WHAT YOU SHOULD DO |
According to the forum post below, what size of bulb do many places put in an old fridge to keep welding rods dry?

# Idea



## kc5tpy (Feb 11, 2015)

Hello Folks.  Without all the details; I was talking to a mate at work, sort of just rambling about smoking meat and hit on an idea.  I don't know if you have room for this, I don't know if I have room for this yet, but thought I'd pass on the idea.

I notice my charcoal bags are damp when I pull them from my shed.  I have also seen folks post about microwaving pellets before use.  I do have sealed plastic buckets for chips and pellets but I now have about 10-12 of those and how sealed they are, who knows.  They take up a lot of room.

WELL: when you are making x-ray quality welds your welding rods MUST be kept COMPLETELY dry and being warm also helps.  What many places use is an old fridge with a 100 watt ( or larger ) bulb.  The fridge doesn't need to work, just the light socket working even with the door closed.  IF we keep our charcoal, pellets, and chips in an old fridge and keep a light on they will be dry and ready for use any time.  Even if the fridge is outside in rain in the winter the contents will stay warm and dry.

RAW DATA |
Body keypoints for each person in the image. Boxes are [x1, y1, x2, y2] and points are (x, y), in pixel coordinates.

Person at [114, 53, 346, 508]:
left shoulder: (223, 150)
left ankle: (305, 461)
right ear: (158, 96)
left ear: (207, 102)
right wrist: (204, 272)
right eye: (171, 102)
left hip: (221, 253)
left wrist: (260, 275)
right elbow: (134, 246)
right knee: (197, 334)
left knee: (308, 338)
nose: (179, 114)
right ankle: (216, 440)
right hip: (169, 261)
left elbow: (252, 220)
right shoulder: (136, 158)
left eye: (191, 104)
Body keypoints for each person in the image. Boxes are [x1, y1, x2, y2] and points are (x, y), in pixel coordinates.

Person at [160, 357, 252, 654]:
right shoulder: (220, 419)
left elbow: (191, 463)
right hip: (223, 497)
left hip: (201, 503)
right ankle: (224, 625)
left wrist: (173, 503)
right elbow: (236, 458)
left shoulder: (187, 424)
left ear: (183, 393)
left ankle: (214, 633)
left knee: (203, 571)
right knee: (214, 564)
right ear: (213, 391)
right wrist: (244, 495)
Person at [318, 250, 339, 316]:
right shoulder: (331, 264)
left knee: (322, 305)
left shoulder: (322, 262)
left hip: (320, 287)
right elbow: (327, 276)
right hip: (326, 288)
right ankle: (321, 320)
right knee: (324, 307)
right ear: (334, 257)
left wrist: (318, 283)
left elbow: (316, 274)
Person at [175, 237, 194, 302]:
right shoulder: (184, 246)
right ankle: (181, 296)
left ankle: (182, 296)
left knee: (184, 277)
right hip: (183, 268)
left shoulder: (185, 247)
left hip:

SOLVED EXERCISE |
A 100-watt bulb or larger.